This book is about exploring the healing of loss, grief, and trauma in the context of the wider container of consciousness that extends beyond our limited human perspectives. It is about widening our embrace with life and seeking healing options in the highly charged atmosphere of despair and a sense of futility that often accompanies the death of a loved one.

The book is also about the astonishing revelations I experience, as my late husband and I confront unhealed parts of ourselves and our relationship, accept our circumstances, give thanks for our love, forgive what needs to be forgiven, and to heal aspects of our human relationship so that each of us can move on.

My story is one of tragedy transformed by love. Four years ago, when I am 73, an unexpected and dramatic event takes the life of my husband of 23 years.

Our car plunges off a narrow rural road and lands upside-down in a river. While I sustain some challenging physical injuries, I also experience trauma and severe Post-Traumatic Stress (PTS). That event changes everything, snatching away all my identities. I am a survivor. And, I wonder, was I saved for something different, something extraordinary? The big life I was living evaporates instantly. Inches from death, I am flung back into life.

I ask myself: am I meant to make something significant out of my new life?

And further: what would my beloved Karl want me to do with my new opportunities?

My three potential healing pathways

I imagine three healing options as confront this crossroads in my life’s path. I want to choose a path that will lead me in the direction of healing and reconciliation with my loss (and acceptance of my brush with death and diminishment of my abilities).

I need to prepare myself, read the signs carefully, and choose well.

ALTERNATIVE 1: business as usual

I’ll call the first potential healing path business as usual. Taking that route, I would accept our culture’s mainstream ideas about how to manage my loss and grief. I would soldier on, recovering the best I could (and as quickly as possible). I would break my bonds of attachment with Karl, accepting that he is lost to me forever. Then I would move on as soon as I have passed through (and, to some extent, mastered) the five predictable stages of grief. I would re-invest my energies elsewhere.

Being a naturally spiritual person, I sense that such an approach is not right for me. I intuitively know that there must be something more appropriate and heart-centered for me. Somewhere.

ALTERNATIVE 2: option b

Sheryl Sandberg and Alan Grant propose what I see as my second option (in their 2017 bestseller, Option B: Facing Adversity, Building Resilience, and Finding Joy). I’ll call it the psychological approach, based on popular resilience theory. Using their guidance, I could confidently set out on a path that offered tested psychological approaches to “managing” loss, grief, and trauma. That path promises results, as evidence-based research supports its approach. However, I cannot find in Option B anything even resembling a spiritual dimension. My spirit yearns for support and connection with something greater than my own identity. I need to find another path that aligns more closely with my spiritual values. I need a path that offers the potential for successful healing. I know that I must choose and get on with my life. But Option B, offering no spiritual potential, feels conservative and limiting.

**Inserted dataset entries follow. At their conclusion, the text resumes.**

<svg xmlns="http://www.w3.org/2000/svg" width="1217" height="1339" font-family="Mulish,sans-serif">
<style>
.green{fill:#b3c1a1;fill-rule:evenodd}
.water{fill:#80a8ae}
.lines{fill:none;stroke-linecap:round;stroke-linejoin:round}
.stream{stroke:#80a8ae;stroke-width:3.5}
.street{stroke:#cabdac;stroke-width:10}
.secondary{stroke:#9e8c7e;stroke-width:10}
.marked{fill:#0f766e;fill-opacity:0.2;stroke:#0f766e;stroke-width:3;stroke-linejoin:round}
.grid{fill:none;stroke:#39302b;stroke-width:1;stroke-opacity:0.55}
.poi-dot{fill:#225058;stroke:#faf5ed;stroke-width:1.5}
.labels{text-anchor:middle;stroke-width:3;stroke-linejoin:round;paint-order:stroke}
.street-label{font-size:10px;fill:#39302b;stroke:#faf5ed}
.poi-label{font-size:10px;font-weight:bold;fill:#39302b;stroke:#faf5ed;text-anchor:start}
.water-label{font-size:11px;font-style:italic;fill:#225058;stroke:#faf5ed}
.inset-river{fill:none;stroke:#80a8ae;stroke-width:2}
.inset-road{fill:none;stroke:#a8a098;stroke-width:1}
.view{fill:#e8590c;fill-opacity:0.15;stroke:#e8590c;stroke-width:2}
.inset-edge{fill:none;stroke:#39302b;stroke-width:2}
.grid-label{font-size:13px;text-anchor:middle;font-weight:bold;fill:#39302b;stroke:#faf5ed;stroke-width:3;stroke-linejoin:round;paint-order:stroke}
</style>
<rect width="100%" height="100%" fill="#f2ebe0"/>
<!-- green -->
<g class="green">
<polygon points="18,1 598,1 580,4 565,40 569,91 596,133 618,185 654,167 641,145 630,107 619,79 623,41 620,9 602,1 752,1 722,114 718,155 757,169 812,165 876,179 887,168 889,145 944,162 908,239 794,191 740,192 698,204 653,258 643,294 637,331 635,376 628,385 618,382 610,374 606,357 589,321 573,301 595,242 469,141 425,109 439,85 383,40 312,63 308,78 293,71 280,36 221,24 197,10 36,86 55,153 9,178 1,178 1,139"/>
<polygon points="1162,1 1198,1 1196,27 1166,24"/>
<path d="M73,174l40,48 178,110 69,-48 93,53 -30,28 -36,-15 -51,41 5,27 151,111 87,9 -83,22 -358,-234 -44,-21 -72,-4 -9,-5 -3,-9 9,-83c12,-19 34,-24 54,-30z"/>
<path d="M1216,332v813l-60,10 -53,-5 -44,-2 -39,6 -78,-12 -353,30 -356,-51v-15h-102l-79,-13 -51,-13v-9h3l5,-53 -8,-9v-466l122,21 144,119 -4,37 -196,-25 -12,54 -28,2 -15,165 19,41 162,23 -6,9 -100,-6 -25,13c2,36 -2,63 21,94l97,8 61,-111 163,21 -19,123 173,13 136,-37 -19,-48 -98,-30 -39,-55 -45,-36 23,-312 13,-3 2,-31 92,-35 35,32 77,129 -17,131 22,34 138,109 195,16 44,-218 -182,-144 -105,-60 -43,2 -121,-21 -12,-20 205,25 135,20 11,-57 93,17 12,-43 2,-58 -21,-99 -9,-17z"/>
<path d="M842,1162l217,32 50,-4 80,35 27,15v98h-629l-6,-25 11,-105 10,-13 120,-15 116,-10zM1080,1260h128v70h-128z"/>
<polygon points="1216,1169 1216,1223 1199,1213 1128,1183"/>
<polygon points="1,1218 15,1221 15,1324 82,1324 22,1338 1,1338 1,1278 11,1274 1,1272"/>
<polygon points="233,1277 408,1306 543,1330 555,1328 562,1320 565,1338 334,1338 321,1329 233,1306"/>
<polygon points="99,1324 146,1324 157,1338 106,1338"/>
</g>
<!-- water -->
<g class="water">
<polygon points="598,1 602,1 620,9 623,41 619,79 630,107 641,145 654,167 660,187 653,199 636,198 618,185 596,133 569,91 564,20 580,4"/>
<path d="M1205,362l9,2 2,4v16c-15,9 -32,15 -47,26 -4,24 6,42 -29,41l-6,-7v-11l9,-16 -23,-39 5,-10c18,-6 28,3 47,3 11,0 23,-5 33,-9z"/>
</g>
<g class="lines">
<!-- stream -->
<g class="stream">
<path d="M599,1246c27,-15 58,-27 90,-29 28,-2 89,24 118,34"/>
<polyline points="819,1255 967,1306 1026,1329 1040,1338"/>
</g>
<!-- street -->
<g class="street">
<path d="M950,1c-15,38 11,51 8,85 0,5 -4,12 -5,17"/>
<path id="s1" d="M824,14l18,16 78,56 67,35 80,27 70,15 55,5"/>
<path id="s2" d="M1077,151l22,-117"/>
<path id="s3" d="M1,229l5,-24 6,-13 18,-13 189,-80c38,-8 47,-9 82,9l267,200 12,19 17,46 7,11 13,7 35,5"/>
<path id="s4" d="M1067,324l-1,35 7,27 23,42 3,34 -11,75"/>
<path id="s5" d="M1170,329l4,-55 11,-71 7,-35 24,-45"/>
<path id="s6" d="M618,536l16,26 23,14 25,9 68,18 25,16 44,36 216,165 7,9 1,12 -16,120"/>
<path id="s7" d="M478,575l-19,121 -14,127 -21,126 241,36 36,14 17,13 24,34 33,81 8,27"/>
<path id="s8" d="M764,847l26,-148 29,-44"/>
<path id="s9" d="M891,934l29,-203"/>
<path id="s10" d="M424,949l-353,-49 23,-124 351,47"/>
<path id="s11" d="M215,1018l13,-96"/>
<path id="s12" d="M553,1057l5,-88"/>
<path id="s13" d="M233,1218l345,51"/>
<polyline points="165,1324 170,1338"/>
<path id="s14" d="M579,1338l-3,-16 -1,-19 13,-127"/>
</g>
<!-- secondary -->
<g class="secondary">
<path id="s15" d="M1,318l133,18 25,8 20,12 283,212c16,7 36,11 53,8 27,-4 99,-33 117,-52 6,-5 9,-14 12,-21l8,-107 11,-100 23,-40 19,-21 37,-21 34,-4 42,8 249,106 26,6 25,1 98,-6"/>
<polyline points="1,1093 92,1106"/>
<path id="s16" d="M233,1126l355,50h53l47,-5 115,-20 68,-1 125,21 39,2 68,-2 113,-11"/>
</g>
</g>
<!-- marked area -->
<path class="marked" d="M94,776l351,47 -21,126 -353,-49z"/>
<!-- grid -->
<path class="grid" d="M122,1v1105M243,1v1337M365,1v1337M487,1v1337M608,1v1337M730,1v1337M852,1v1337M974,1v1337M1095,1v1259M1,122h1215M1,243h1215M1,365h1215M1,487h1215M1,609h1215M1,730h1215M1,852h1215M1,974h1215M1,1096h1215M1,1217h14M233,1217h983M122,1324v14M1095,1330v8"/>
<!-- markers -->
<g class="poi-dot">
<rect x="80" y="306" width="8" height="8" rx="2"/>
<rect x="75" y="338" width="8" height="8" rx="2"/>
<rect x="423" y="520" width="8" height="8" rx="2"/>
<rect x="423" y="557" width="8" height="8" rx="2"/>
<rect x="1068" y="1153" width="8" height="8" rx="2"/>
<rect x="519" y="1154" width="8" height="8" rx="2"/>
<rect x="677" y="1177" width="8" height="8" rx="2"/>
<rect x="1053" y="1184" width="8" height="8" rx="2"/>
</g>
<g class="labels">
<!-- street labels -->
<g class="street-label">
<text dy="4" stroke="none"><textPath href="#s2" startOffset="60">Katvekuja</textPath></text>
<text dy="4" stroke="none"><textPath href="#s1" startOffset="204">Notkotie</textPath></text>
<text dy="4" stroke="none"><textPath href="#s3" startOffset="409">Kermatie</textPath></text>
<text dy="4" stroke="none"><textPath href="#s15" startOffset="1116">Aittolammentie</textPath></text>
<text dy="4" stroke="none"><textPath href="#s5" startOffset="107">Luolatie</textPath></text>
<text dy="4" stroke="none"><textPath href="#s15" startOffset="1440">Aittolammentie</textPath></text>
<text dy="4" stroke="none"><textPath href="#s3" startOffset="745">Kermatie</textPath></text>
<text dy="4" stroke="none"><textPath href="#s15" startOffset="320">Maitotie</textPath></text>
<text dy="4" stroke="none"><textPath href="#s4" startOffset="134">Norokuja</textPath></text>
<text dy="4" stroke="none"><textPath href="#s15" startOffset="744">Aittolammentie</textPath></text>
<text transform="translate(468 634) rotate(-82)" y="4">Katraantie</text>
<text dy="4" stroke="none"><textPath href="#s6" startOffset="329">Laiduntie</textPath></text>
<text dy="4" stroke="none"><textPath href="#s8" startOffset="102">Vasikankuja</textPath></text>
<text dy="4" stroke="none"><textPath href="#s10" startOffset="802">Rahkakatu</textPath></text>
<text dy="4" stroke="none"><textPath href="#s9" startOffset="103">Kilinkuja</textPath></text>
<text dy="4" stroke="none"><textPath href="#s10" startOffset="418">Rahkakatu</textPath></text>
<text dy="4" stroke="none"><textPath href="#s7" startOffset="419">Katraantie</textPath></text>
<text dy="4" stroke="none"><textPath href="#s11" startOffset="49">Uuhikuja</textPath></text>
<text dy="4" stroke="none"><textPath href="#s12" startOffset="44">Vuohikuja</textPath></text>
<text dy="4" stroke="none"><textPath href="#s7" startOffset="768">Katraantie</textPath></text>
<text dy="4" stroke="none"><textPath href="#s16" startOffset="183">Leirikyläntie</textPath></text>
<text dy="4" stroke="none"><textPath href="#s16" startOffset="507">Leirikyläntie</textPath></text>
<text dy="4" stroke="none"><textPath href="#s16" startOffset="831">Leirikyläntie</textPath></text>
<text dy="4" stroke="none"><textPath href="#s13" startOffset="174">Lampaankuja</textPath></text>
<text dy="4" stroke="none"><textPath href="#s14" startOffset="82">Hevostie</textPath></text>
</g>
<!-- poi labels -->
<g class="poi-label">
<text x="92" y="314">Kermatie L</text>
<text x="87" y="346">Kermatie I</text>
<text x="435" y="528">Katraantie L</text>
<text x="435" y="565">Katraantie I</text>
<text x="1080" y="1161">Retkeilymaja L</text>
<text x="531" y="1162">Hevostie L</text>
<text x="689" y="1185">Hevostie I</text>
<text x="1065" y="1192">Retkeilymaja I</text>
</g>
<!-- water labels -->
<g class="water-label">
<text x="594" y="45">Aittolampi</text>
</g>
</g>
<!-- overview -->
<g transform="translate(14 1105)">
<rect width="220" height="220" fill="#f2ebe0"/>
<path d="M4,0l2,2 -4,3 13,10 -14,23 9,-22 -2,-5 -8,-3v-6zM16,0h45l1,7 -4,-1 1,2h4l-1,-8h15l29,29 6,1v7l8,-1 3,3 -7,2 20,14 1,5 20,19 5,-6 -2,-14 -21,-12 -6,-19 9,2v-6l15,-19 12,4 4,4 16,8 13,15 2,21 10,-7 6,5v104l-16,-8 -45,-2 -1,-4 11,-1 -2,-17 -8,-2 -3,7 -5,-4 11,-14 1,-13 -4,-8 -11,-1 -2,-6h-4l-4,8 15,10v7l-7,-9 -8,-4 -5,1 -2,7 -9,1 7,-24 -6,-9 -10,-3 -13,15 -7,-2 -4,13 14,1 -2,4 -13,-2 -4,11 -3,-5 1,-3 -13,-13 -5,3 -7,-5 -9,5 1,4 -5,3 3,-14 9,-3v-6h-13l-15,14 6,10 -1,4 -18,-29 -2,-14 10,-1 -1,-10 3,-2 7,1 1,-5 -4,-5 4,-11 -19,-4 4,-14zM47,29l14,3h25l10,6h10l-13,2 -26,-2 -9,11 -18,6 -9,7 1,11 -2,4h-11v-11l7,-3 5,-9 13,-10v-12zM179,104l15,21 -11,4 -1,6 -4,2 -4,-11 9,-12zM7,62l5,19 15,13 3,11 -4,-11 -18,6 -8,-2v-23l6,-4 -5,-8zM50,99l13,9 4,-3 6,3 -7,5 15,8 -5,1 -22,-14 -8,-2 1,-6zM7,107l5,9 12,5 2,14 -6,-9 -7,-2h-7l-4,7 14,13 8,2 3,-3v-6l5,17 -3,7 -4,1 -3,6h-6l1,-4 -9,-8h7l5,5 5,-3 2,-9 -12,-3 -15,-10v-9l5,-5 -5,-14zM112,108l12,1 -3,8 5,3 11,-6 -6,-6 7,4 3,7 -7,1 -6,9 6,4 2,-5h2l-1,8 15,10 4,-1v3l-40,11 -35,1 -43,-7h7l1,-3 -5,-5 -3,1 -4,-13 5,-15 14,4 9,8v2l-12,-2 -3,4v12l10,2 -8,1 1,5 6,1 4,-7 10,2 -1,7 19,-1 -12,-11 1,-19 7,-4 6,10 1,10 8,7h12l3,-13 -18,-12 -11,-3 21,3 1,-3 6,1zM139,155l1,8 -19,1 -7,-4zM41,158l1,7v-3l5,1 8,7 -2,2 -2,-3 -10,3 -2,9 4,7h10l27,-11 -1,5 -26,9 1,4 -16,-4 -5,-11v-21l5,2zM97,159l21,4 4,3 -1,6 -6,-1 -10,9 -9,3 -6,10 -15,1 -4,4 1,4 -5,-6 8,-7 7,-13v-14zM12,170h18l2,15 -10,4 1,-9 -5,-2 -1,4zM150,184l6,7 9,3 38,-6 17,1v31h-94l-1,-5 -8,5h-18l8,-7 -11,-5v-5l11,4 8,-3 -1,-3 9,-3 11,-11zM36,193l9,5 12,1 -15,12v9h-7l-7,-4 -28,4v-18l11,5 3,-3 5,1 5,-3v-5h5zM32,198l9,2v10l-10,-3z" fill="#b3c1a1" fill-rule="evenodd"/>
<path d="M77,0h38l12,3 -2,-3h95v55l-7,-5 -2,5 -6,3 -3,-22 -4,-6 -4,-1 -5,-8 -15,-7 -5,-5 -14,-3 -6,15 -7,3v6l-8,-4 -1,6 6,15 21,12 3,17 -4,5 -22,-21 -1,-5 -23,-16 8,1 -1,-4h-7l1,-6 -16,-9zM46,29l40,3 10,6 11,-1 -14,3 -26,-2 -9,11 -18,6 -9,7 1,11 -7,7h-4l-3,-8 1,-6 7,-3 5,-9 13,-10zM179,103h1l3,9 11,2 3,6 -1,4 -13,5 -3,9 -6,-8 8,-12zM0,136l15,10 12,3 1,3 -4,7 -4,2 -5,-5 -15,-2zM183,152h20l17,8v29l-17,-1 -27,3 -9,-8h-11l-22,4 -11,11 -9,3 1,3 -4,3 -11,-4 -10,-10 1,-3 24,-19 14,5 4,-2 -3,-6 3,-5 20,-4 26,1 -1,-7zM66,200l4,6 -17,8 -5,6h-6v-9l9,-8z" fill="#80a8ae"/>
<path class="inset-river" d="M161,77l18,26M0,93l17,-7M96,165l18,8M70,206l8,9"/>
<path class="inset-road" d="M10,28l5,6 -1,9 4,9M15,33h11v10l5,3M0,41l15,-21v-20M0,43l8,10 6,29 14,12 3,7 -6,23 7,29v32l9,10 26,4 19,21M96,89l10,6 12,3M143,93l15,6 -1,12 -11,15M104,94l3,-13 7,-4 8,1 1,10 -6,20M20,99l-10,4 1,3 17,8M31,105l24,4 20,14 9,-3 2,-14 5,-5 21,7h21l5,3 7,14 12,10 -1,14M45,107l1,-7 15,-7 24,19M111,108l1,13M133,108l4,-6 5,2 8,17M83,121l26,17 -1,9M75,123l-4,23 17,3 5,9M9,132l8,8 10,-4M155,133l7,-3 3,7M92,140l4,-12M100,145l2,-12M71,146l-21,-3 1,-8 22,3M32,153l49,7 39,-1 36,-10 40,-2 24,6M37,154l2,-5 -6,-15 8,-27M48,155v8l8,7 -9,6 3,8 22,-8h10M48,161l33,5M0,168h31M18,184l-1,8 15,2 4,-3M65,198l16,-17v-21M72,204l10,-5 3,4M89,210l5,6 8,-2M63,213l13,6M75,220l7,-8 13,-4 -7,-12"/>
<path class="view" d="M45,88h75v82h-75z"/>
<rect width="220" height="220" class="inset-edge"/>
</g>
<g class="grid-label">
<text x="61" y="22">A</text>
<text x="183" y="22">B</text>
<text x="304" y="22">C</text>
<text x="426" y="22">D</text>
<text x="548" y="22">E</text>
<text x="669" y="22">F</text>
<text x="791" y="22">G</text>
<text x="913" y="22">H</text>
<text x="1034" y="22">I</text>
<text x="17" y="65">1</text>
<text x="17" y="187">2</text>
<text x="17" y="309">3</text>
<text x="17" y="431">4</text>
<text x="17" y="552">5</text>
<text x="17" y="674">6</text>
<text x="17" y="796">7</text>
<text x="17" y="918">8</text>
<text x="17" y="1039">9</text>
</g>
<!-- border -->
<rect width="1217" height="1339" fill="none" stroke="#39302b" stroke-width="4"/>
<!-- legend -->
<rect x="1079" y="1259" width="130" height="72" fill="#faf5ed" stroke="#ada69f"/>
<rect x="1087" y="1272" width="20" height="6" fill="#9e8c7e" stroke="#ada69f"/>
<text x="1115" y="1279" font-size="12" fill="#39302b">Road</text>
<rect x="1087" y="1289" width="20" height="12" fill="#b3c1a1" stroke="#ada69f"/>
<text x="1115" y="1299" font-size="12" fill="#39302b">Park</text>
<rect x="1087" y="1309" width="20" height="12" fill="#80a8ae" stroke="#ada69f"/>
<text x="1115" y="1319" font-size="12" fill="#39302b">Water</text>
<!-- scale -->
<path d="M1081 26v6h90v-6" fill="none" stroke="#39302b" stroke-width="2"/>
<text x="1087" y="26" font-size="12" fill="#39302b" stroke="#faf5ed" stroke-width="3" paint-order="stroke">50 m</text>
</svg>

ALTERNATIVE 3: develop and inhabit my own “Option C”

How does a person who is a shattered wreck find the right path?

Serendipitously, I rediscover a book by Rudolf Steiner I had read several years ago. I allow it to guide me. I have sought spiritual knowledge throughout the whole of my adult life, so early in my mourning, I know that I need more than conventional remedies. I am desperate to stay connected with Karl, despite knowing that connection with the dead is often a taboo subject in our culture. It would not be the first taboo I break. I have always marched on my own path to the drum of my own, independent spirituality.

No spiritual bypassing for me

I am also alert to the dangers of “spiritual bypassing” (http://robertmasters.com/writings/spiritual-bypassing/). First coined by psychologist John Welwood, spiritual bypassing means using spiritual practices and beliefs to avoid addressing painful feelings, unresolved wounds, and, in my case, grief and trauma. Although I am in deep pain, I do not want to bypass anything. I am in this for the long haul. I will travel as far and delve as deeply as I must.

As Rumi wisely reminds us, “The wound is the place where the Light enters you.”

I strongly believe that my whole future depends on how I engage with my grief. I want to find a path with heart. And I want to journey without my pain engulfing or destroying me. I want to be artful and to employ healing processes that align with my values. And I am desperate to move on.

I passionately seek to be courageous.

I believe that my life depends on it.